I actually wanted to ask you what the secret is to staying together as a group for 25 years.

— For me, the essential thing is this: we're a group that understands that the goal, the purpose, is to create. And by creating, I mean leaving a legacy of songs and albums. If you understand this, you see that there's nothing more important than having fun with what you do. I have friends in bands who don't enjoy it, even though they're incredibly talented and write wonderful songs. But you can see they're not thrilled when they're on tour or that they don't enjoy themselves when they're on stage. And they put up with it for three or four years, and when there's even the slightest tension, they look for side projects or go solo. In our case, if anything explains why we're still together, it's that we have so much fun.

It made me think of something Antonina Canyelles once told me.If I suffered because of writing, I wouldn't write. We're not that naive. 

— [Laughs] Well, there are some really great people who have a terrible time. Brian Wilson himself, from the Beach Boys, a genius who took many years to realize he didn't like performing. Due to personality issues, he had a terrible time and gave up touring and dedicated himself to composing, until he resumed it later in life. A music career has many facets; it's not just composing in your bedroom or going on stage. And it also has an element of financial instability, things like one album doing well and the next not, which makes it difficult to make a living from it. Not everyone can combine it all, or endure it. Being a great artist isn't synonymous with lasting many years.

Does the instability of the sector also affect a group like Mishima, which has been absolutely fundamental to the Catalan music scene for the last 25 years?

— Of course! There are bands that achieve recognition from their first album, and that allows them to plan ahead. However, if the next album doesn't do well, the touring slows down, they lose the security they had, and they have to decide whether to continue, combine it with other work, or quit altogether. We've had good artistic recognition from the beginning, but we didn't have an audience.

And how is this received?

— Well, we assumed it was something separate, that having an audience would be a gift, but that our vocation was to create art. Surely the audience came with Seven all my life, or even more so with Order and Adventurewhich was already our fifth album. If you've made five without public recognition, without ever feeling like you could make a living from this… You train and decide whether to give up or continue because of your commitment to the work. And we continued.

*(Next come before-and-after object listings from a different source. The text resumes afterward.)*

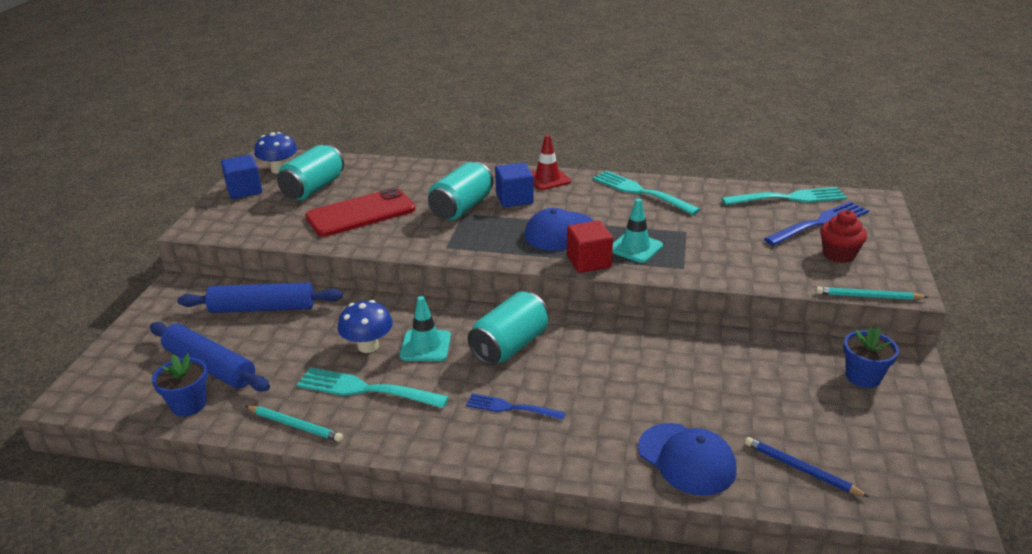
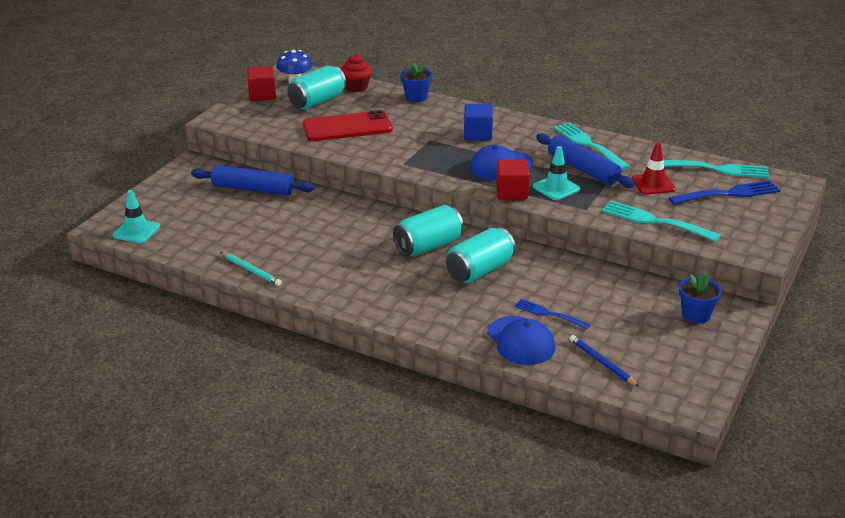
camera: 15 degrees right, 0 degrees up
blue rolling pin [150,322,270,392] -> blue rolling pin moved to [536,133,635,188]
blue flower pot [152,354,208,416] -> blue flower pot moved to [400,63,433,102]
blue cube [221,155,262,199] -> red cube [247,66,276,101]
turquoise fork [297,367,449,408] -> turquoise fork moved to [602,201,721,242]
blue mushroom [338,300,393,353] -> none
turquoise traffic cone [400,296,451,361] -> turquoise traffic cone moved to [113,190,160,243]
turquoise can [428,162,494,220] -> turquoise can moved to [446,227,516,283]
blue fork [466,394,565,420] -> blue fork moved to [514,299,590,329]
red traffic cone [531,135,571,190] -> red traffic cone moved to [632,142,676,195]
turquoise pencil [816,287,927,300] -> none
red cupcake [820,210,867,263] -> red cupcake moved to [341,54,372,92]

Did David Carabén, as a child, ever imagine himself leading a side like Mishima?

— Absolutely not! As a child, I wanted to be a footballer and many other things besides a musician. I had a strong vocation for being a filmmaker and film critic, and for working in television. But music was a hobby that kept growing. And most likely, after my father's death, which I found the strength to overcome, I realized that it was something powerful and that I was, in a way, destined for it. That I would continue doing it even without financial or commercial recognition. That's where it all began. Call homeFrom that state of mind, and from seeing that I had a group of people to do what I needed to do.

Does Mishima's immediate future involve a new album?

— We plan to start recording it in March, so we'll get to work after the Christmas tour. The goal is to release it after the summer, or maybe next spring. So right now, we're just crossing our fingers and seeing how we manage. This world is constantly unstable, but luckily, our strongest commitment is to ourselves.